Was anyone nervous about turning Yu Yagami's fantasy-comedy manga Elf o Karu Monotachi (Those Who Hunt Elves) into an animated (the Group TAC studio) TV series? It was limited to twelve episodes, broadcast October 4 through December 20, 1996. It was popular enough that the conclusion was made as Those Who Hunt Elves II, appearing a year later (October 2 through December 24, 1997). This DVD release (and A.D.V. Films' earlier video release in 1999) is of the first series only.

"Adolescent TV anime" implies zany and mildly raunchy humor. This series drops the viewer right into the midst of it. There's this Tolkienesque fantasy world, see, inhabited by Medieval European humans and pointy-eared elf sages, and piratical fish (huh?). And there are these three strangers from our world who just want to go home to Tokyo: a muscular martial-arts champion (sure), an Oscar-winning Japanese actress (hmmm) and a teen schoolgirl with her own AK-47 automatic rifle and T-74 tank (wait a minute...). And the tank is haunted by the ghost of a little kitten (you really don't want a T-74 tank trying to cuddle up in your lap playfully). The only way to get back to our Earth is by a powerful magic spell which, inconveniently, has been divided into five parts, each of which is written on the skin of a beautiful elf maid. So to assemble the complete spell, our band of gonzo adventurers must travel from town to town, tearing off the clothes of all the elf girls they meet to find the five who have the spell components upon them.

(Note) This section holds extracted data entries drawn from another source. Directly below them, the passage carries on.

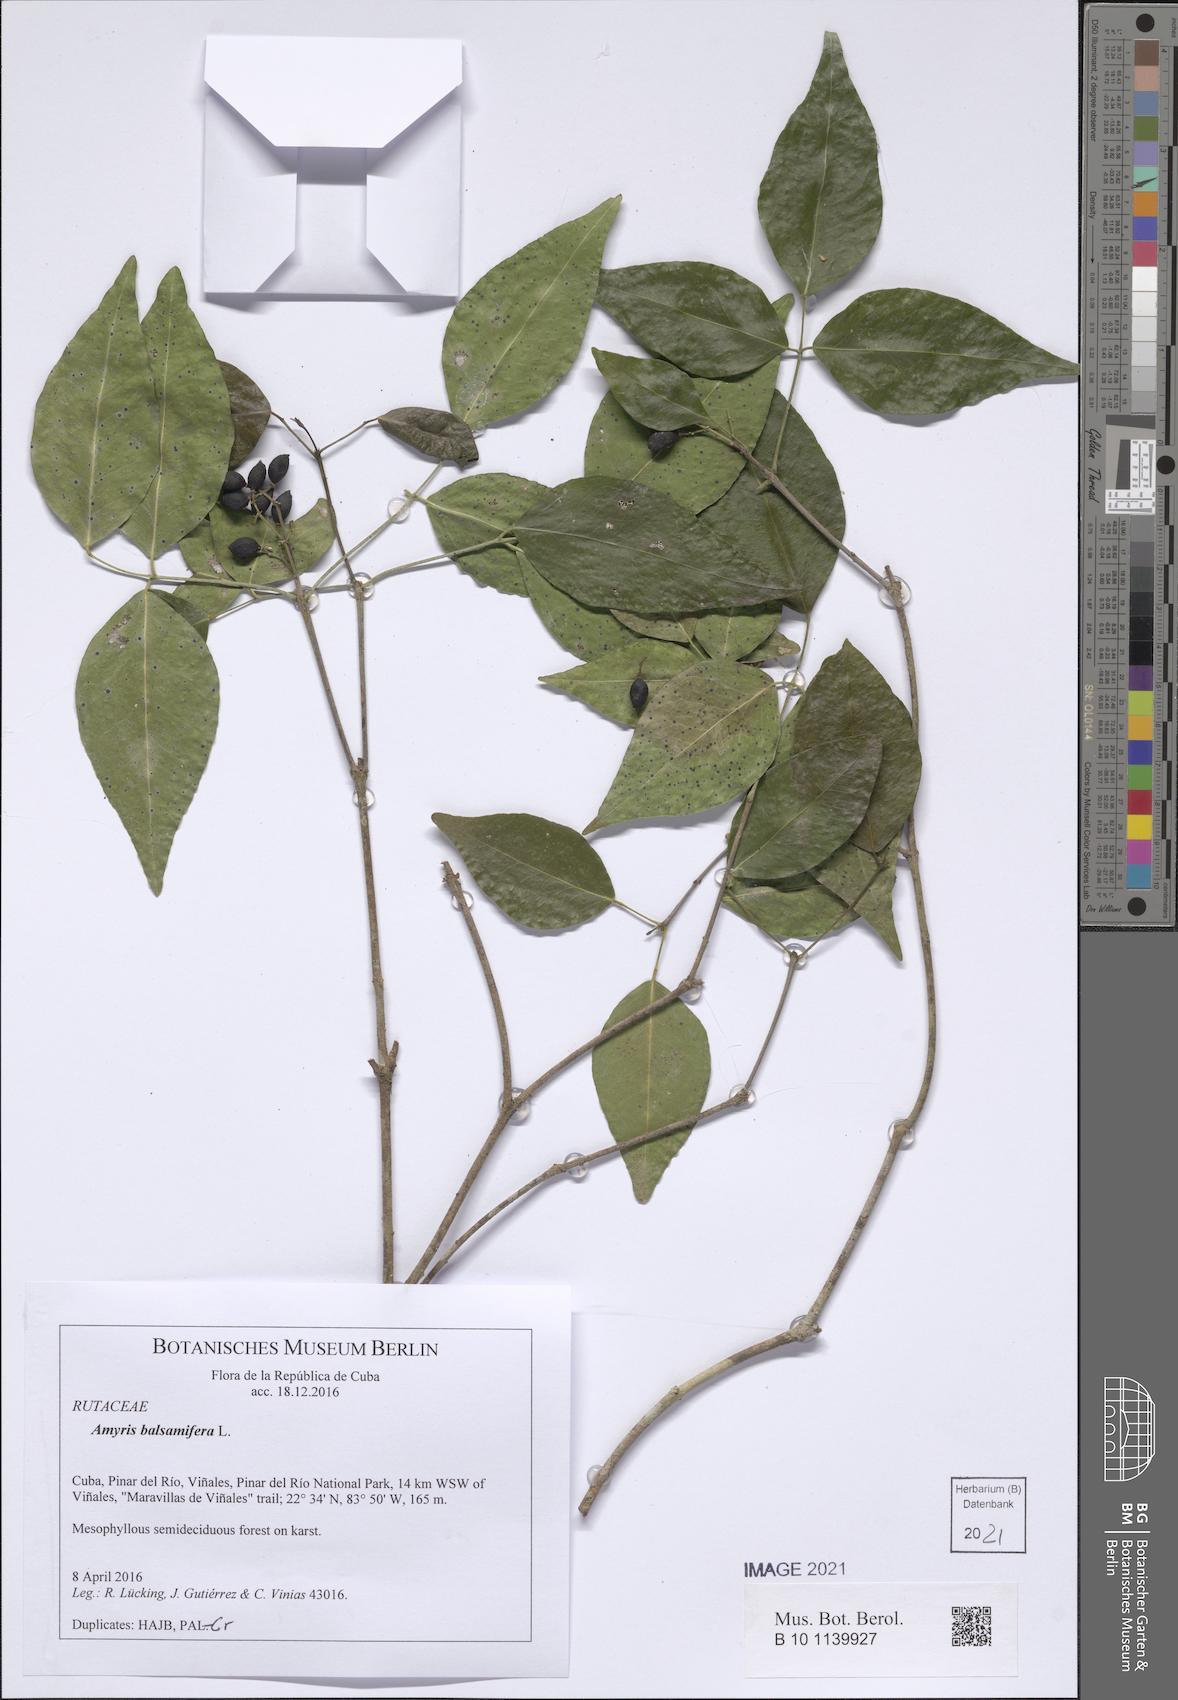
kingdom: Plantae
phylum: Tracheophyta
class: Magnoliopsida
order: Sapindales
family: Rutaceae
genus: Amyris
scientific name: Amyris balsamifera
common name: Balsam amyris
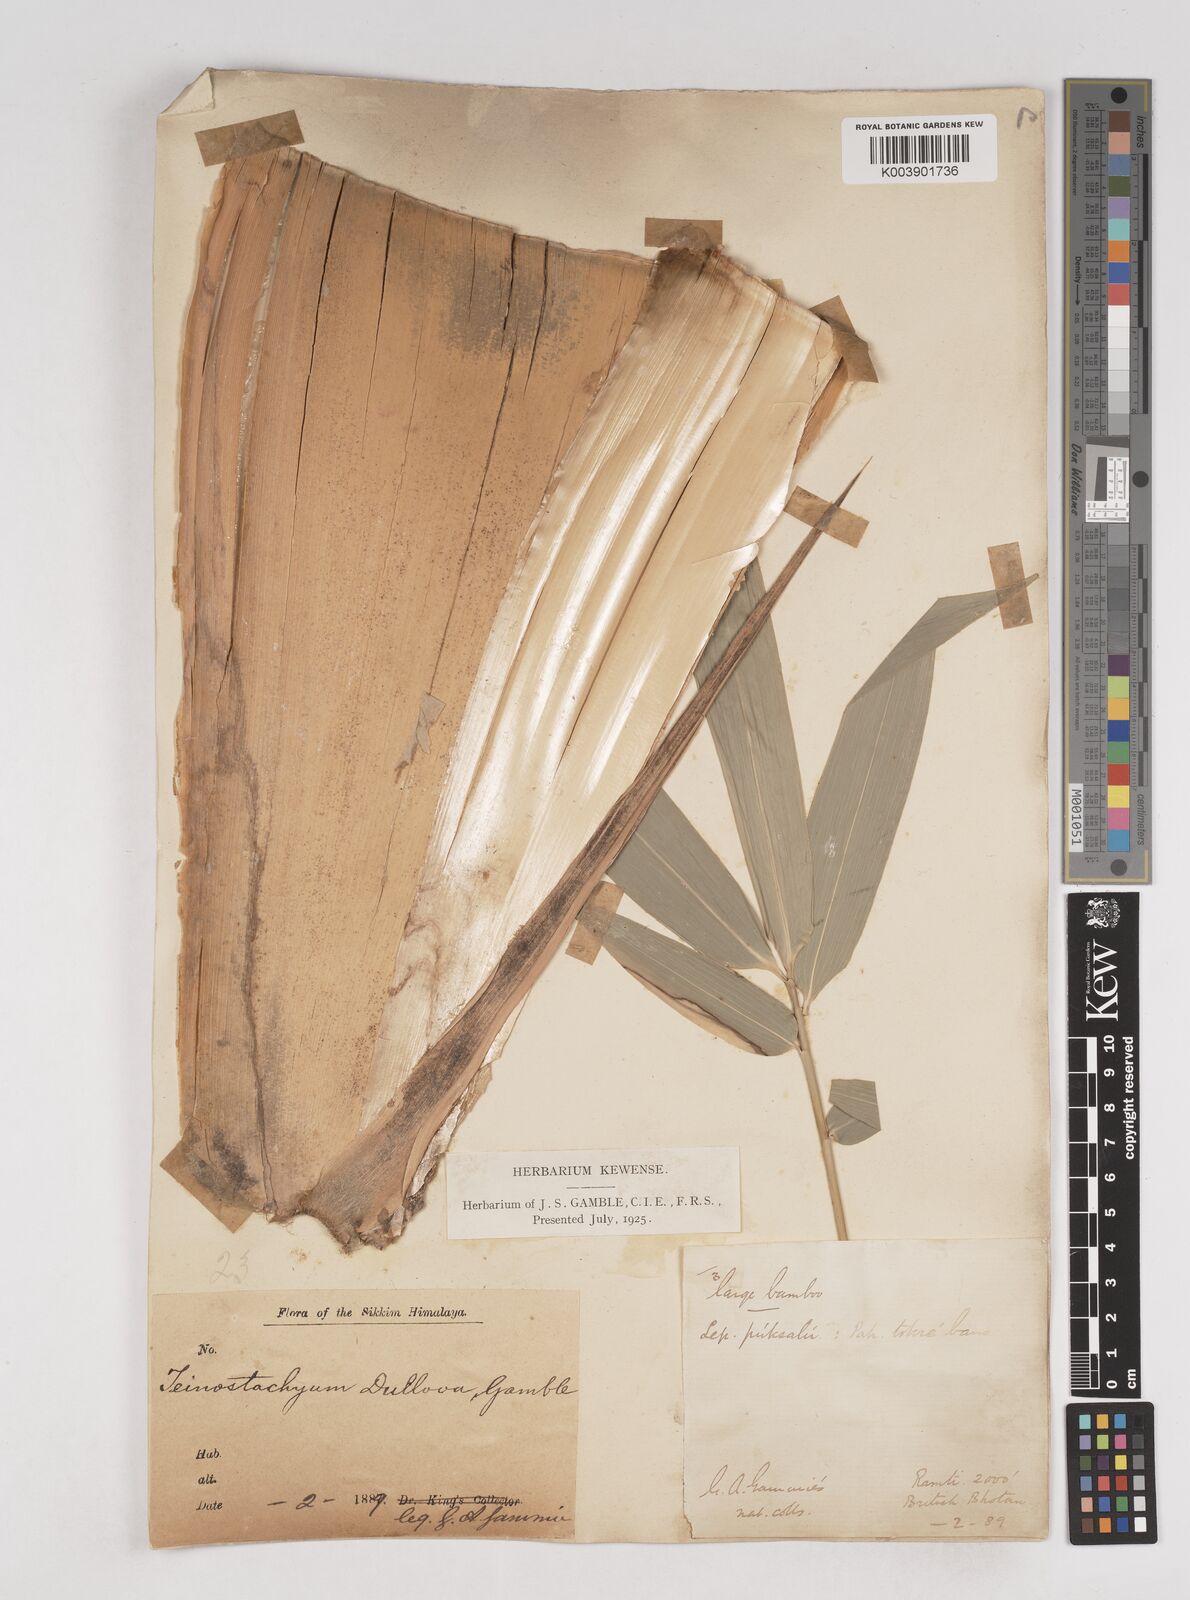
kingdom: Plantae
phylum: Tracheophyta
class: Liliopsida
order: Poales
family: Poaceae
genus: Schizostachyum
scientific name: Schizostachyum dullooa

Can such a sexist plot be made tasteful? Surprisingly, yes. At least, the raunch factor is downplayed in favor of humorous dialogue and an emphasis on character interplay. Two of the three, the actress Airi Komiyama and schoolgirl Ritsuko Inou, are women themselves who are embarrassed by what they have to do to return to our Earth. Junpei Ryuzouji, the muscle-headed fighter, delivers a few stereotypical "Oh, boy! Babes!" lines, but he acts more like he has not discovered girls yet. His schtick is food; he spends most of his time searching taverns and restaurants for Earth-style beef curry. A fourth member of their party is Mistress Celcia, the elves' high priestess, who is accompanying them in the hope of finding the spell fragments and getting rid of these louts as quickly as possible. An unforeseen complication of the mixed-up magic turns Celcia into a funny-animal dog, and you can imagine the double entendres about the female dog in their midst. Much of the humor depends upon cultural incongruity (a Roman Catholic elf? Medieval fast-food restaurants?) and situations which give the stripping of elfmaids a socially redeeming justification. (Elf warrior maid Milliea donned a suit of enchanted armor to fight a monster. She won, but the armor will not come off her. After three years, she really wants to get out of it and take a bath!) The nudity is limited to quick flashes of bare breasts; quite mild for adolescent anime. Will this sell well enough that A.D.V. Films will release the sequel? To quote one of the episode teasers, "Please watch us again next week, or I'll hate your guts!"

Fred Patten has written on anime for fan and professional magazines since the late 1970s.